IT’S IN OUR NATURE to want what we DON’T have and to not want what we DO have.
As evidence, witness the recent hot spell which we all initially welcomed like some long-absent friend, but eventually tired of as it sucked away our energy, left lawns parched, rivers and lakes cracked and dry and had us sweating like pigs in broken-down trains and offices when the overloaded air conditioning gave up.
Worse, as night-time temperatures refused to drop below the 20s we couldn’t sleep. Sodding weather! We’d had enough!
What short memories we all have. How soon we forget the cold misery of March: cursing and shivering, we dreamed of warm sunshine as we donned heavy coats and hunched ourselves up to face the freezing al fresco rigours. Sodding weather! We’d had enough!
And what in March would be some kind of torture — being forced to eat an ice-cream outdoors — within a month or so became an irresistible pleasure.
The recent hot, stuffy weather has tempted me into the sea. Even in the hottest of temperatures, those braving the plunge along the North East coast I calculate to be 0.001 per cent of the population. Of these, the majority never go in beyond their knees, squealing in goose-pimply horror as the cold water shocks their skin.
Even in the hottest of spells the North Sea refuses to warm up. Those few seconds each side of full immersion remain among the most existentially challenging experiences known to humankind.
Occasionally I have waded out to mid-thigh depth, closed my eyes, counted to three ready for the shock of submersion. . . then chickened out and run for shore. This doesn’t always happened: normally I take the plunge.

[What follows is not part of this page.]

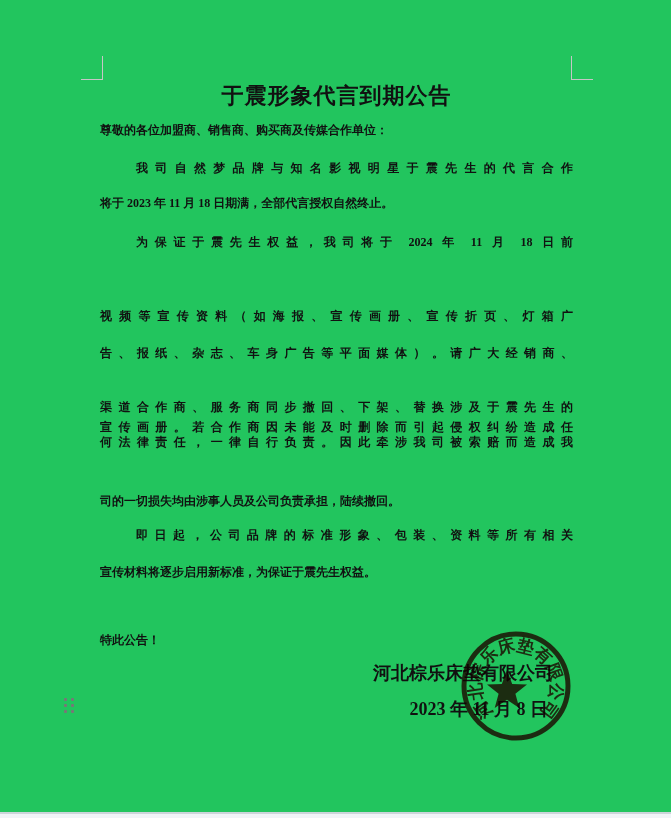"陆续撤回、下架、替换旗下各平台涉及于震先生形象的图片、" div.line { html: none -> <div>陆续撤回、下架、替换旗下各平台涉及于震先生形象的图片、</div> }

Once submerged, the temptations is to leap straight back up. This must be resisted; within ten seconds (best to count silently) your body begins to adapt. Within 30 seconds the experience even becomes remotely bearable and — wait for it — just every now and then approaches the almost enjoyable. I normally stay in for about 10-15 minutes, bobbing about like a cork.
Sometimes I inadvertently swallow sea water, an unpleasant experience that reminds me of water’s unique split personality: from rivers or lakes it is a refreshing, life-saving drink; from the sea it is a foul-tasting concoction that would drive you mad with thirst. Thirst! From drinking water!
Once out of the sea, dried off on the beach and back home (luckily I am only two minutes away) comes the real bonus, the zingy alive feeling that reminds me that I should do this every day, an objective I will never achieve.
Resist taking a shower straight away. Salt water, despite its unattractive side, has beneficial qualities, especially for old, creaking bones such as mine. Allow these qualities to get to work.
Many people will travel hundreds of miles for a holiday by the sea, then sit on the beach and just stare. Not even a big toe is dangled therein. No-one quite knows why this is, although the best explanation comes from Elaine Morgan’s Aquatic Ape theory which argues that humans evolved from life in the oceans, something always present in our collective memories.
Cold water swimming (or in my case, cold water messing about) has been proven to be good for the heart and the circulation. I have no empirical knowledge to back up the following statement but would suggest that often it is a healthier, safer alternative than popping pills to ward off the blues.
Global warming means soon all those Mediterranean holiday resorts will simply become too hot to handle. Holidaymakers from Spain and Greece, as well as the UK, will soon be flocking to the likes of my beach at Cullercoats.